Esos círculos contrariados con su condición de clase (aunque lejos están de renunciar a esta) dotaron durante todos estos años de contenido dogmático a un partido-movimiento al que, si algo no le faltó desde sus orígenes, fue pragmatismo. Esa usina ideológica con visos de izquierda nacionalista y latinoamericanista formalizó así su amalgama con la base peronista clásica, de distinta extracción social (peronistas de Perón y Evita y de todos sus herederos) y con sectores de clase media y baja sin adhesión partidaria estricta, aunque convencidos de que los días más felices para la víscera más sensible de los seres humanos (el bolsillo) siempre fueron con gobiernos peronistas (esta porción de la sociedad no es especialmente sensible al discurso sobre valores como república, libertad o lucha contra la corrupción).
La extrema lealtad de los círculos dogmáticos que autoperciben al peronismo kirchnerista como la máxima expresión de soberanía política, independencia económica y justicia social obliga a Cristina Fernández de Kirchner y a sus acólitos a mantener la épica inaugurada en 2003, pese a que el relato muestra inquietantes síntomas de agotamiento y pérdida de eficacia.
La inexorable crisis del modelo de distribución populista, que se agravó con la pandemia y priva al kirchnerismo de la abundancia de recursos económicos necesarios para mantener el andamiaje simbólico-discursivo montado desde el Estado, hace notar los magullones de tantos años de ejercicio del poder, la brusquedad de los métodos (que buscan más imponer que convencer) y el desparpajo con el que conduce el país Alberto Fernández.

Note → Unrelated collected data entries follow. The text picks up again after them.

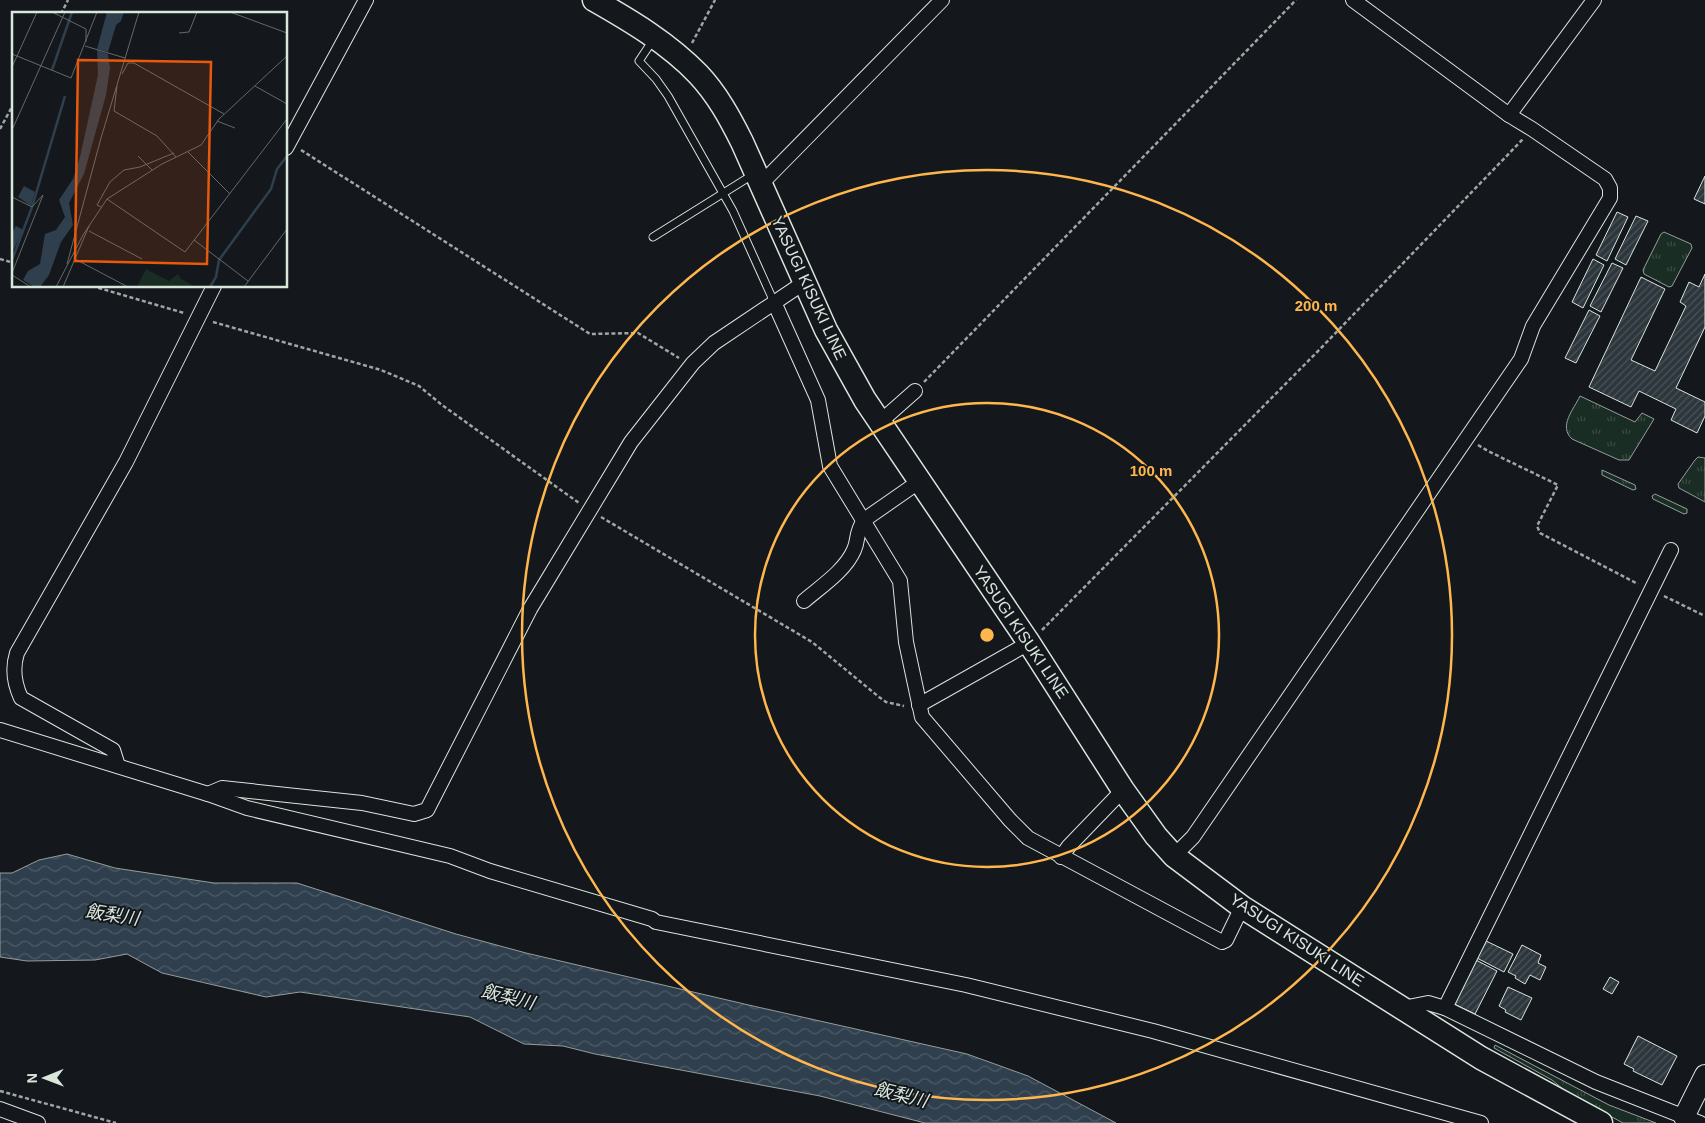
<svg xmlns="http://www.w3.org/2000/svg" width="1705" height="1123" viewBox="0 0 1705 1123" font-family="Helvetica,'Noto Sans JP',sans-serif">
	<defs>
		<pattern id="grass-tufts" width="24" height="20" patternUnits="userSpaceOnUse" patternTransform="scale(1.25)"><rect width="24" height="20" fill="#1a2d24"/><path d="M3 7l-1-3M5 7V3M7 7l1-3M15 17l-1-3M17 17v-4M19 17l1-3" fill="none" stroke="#3b4b43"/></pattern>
		<pattern id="water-waves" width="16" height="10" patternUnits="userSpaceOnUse" patternTransform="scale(1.25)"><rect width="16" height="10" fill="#2f3f4d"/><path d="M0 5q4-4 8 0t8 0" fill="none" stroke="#4c5b66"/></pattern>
		<pattern id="building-hatch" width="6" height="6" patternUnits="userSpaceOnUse" patternTransform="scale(1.25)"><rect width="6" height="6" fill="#2c363c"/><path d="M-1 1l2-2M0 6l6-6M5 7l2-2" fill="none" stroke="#4a5358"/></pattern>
	</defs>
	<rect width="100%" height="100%" fill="#14181c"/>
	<g fill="url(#grass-tufts)" stroke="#939e99">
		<path d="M1664,232L1691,244L1692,248L1672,286L1669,287L1644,274L1643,270L1661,234Z"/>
		<path d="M1580,396L1635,422L1642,413L1654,419L1629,460H1619L1572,439C1558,426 1574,409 1580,396Z"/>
		<path d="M1698,457L1705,458V502L1679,488L1678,484L1695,460Z"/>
		<path d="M1602,470L1635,485L1636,489L1633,490L1602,475Z"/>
		<path d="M1655,494L1687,509V513L1684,514L1653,499L1652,496Z"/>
		<path d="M1495,1045L1609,1105L1656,1123H1623L1569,1094L1552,1080L1494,1048Z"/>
	</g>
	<path fill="url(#water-waves)" stroke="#939e99" d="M67,854L115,868L214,883H297L456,934L526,953L753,1006L967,1054L1028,1076L1116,1123H925L820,1096L595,1054L563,1046L524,1044L470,1017L300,992L266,997L162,973L127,954L95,960L27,961L0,957V873H12L39,860Z"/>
	<g fill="url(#building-hatch)" stroke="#d8e6dc">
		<path d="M1705,176V204L1694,199Z"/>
		<path d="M1617,212L1628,217L1607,261L1596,255Z"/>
		<path d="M1636,216L1648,221L1626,265L1615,259Z"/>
		<path d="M1593,259L1604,265L1583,308L1572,302Z"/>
		<path d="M1612,263L1623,268L1601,312L1590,306Z"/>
		<path d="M1705,274V327L1676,388L1705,402V416L1697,433L1671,420L1676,409L1639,391L1631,407L1589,387L1641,277L1665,289L1631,360L1655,371L1686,306L1680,302L1689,282L1699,287Z"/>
		<path d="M1589,310L1600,316L1576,363L1565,358Z"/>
		<path d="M1484,940L1513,954L1504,972L1475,957Z"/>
		<path d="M1522,945L1541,955L1538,963L1546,967L1540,980L1530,975L1525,984L1515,978L1516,976L1508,972Z"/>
		<path d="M1474,959L1497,971L1475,1014L1452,1003Z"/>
		<path d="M1610,977L1619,982L1612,994L1603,989Z"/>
		<path d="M1508,987L1532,998L1521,1020L1505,1012L1506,1010L1499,1006Z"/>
		<path d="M1638,1036L1677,1056L1662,1085L1633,1071L1634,1069L1624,1064Z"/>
	</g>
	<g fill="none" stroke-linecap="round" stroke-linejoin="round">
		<g stroke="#d8e6dc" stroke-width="9">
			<g id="lane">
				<path d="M653,40L639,61L656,79L668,96L733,211L774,302"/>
				<path d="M653,237L754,174"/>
			</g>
		</g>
		<g stroke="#d8e6dc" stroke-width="16">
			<g id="street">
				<path d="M1509,115L1594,0"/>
				<path d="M286,148L366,0"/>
				<path d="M761,184L942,0"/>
				<path d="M774,302L818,400L830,466L900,581L906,642L922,717L1010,820L1028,838L1222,942L1226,940L1242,907"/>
				<path d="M880,422L915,391"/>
				<path d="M804,601C820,587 845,571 854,550C859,539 855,534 864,520L920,481"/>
				<path d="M919,705L1029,643"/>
				<path d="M0,730L208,794L247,808L450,856L490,871L652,919L656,922L966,985L1153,1031L1481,1123"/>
				<path d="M118,766L113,750L21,698C14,683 12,669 17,653L126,462L214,286"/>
				<path d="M208,794L222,788L362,803L414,814L427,810L530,609L631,442L693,363L714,343L805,282"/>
				<path d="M1174,856L1193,837L1521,359L1533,326L1610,198V188L1605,179L1532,129L1509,115L1353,0"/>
				<path d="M1061,857L1069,846L1123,790"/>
				<path d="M1403,1008L1428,1003L1445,1008L1596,1082L1700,1123"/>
				<path d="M1445,1008L1671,550"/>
				<path d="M0,1109L38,1123"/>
			</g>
		</g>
		<g stroke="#d8e6dc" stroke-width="22">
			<path id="secondary" d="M1684,1117L1705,1075"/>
		</g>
		<g stroke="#d8e6dc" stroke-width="25">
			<path id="primary" d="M594,0C631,21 668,43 698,74C717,94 730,118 742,142L826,330L865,400L1029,643L1123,790L1156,836L1174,856L1242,907L1481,1058L1601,1123"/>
		</g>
		<g stroke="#9da8a2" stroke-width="2.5" stroke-dasharray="4 2.5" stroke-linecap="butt">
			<path d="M61,14L68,0"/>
			<path d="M692,43L715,0"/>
			<path d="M0,129L14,103"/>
			<path d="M301,150L590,334L638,333L679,358"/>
			<path d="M0,259L14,263"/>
			<path d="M92,286L184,313"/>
			<path d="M213,322L381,370L419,386L442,405L579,503"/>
			<path d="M924,382L1296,0"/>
			<path d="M1478,445L1488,451L1558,485L1537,526L1540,533L1638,584"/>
			<path d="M601,517L812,642L879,697L886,702L904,706"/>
			<path d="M1664,596L1705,616"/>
			<path d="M1042,630L1322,347L1523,139"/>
			<path d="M0,1091L116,1123"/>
		</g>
		<use href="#lane" stroke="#14181c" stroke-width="7"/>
		<use href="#street" stroke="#14181c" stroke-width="14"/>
		<use href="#secondary" stroke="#14181c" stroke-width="20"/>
		<use href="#primary" stroke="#14181c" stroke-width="22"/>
	</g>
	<g fill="none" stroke="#ffb74d" stroke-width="2.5">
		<circle cx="987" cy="635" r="232"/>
		<circle cx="987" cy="635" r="465"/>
	</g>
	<g text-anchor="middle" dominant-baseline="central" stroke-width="4" stroke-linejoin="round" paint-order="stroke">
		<g font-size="16" fill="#d8e6dc" stroke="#14181c">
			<text transform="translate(809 288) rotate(65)">YASUGI KISUKI LINE</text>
			<text transform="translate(1021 632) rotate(56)">YASUGI KISUKI LINE</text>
			<text transform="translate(1297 940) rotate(33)">YASUGI KISUKI LINE</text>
		</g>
		<g font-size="18" font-style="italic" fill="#d8e6dc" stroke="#14181c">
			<text transform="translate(112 915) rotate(9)">飯梨川</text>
			<text transform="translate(508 997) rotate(14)">飯梨川</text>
			<text transform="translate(901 1095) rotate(14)">飯梨川</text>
		</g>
	</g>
	<g transform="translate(12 12)">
		<rect width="275" height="275" fill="#14181c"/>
		<path d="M134,257L157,269L166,262L169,267L183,275H125Z" fill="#1a2d24"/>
		<path d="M95,0H112L109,9L104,13L96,40L85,37ZM85,38L96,42L98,56L94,83L72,162L57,191L61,213L49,230L37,263L28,275H22L11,268L16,259L28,252L33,222L44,218L53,205L47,188L61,167L68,145L86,63ZM12,174L23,180L19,194L6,185ZM4,214L11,218L0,241V221Z" fill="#2f3f4d"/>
		<path fill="none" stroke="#2f3f4d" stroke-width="2.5" d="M40,58L60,0M0,248L20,195L53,84M198,275L204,265L207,248L259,177L265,157L275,144"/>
		<path fill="none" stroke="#626a69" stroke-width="1" d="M40,0L74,17V30M218,0L275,21M167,21L177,20L185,0M73,34L113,46M0,42L59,66L85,0M0,55L25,0M110,62L116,51H122L212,102M105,74L102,99L145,124L164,145M243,74L275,92M205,109L223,116M0,118L53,0M176,140L218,182M126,144L140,158M0,185L20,195L31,183L0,261M95,187L173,240L275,107M89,195L85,193L98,170L112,158L128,155L162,141M77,219L130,247M182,228L236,269M63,247L116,275M55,252L89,126L127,0M0,263L19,275M44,275L71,223L95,187L150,152L189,133L207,107L275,44M51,275L77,214M232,275L275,217"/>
		<path fill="#e8590c" fill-opacity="0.15" stroke="#e8590c" stroke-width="2.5" d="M66,48L199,50L195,252L63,249Z"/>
		<rect width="275" height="275" fill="none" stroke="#d8e6dc" stroke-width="2.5"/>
	</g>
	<circle cx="987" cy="635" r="8" fill="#ffb74d" stroke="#14181c" stroke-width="2.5"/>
	<g font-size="15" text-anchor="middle" font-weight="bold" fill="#ffb74d" stroke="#14181c" stroke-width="4" stroke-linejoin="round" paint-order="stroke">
		<text x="1316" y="311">200 m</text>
		<text x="1151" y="476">100 m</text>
	</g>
	<g transform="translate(45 1078) rotate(269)" stroke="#14181c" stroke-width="4" paint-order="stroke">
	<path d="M0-4L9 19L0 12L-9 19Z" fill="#d8e6dc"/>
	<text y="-8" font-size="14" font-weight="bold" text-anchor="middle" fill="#d8e6dc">N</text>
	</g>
</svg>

Hoy desarmar la épica por las urgencias coyunturales sería casi inútil y hasta suicida, por el riesgo de golpear letalmente la moral del leal núcleo duro tan eficazmente edificado por la familia Kirchner.
Ya no hay más remedio que seguir alineado con el chavismo venezolano y con el anquilosado régimen cubano, mientras Alberto admite, de yapa, su pasado juvenil “revolucionario”, prolijamente camuflado por su militancia en el cavallismo y por un cargo en el gobierno menemista.
Desarmar la épica por las urgencias coyunturales sería casi inútil y hasta suicida, por el riesgo de golpear letalmente la moral del núcleo duro.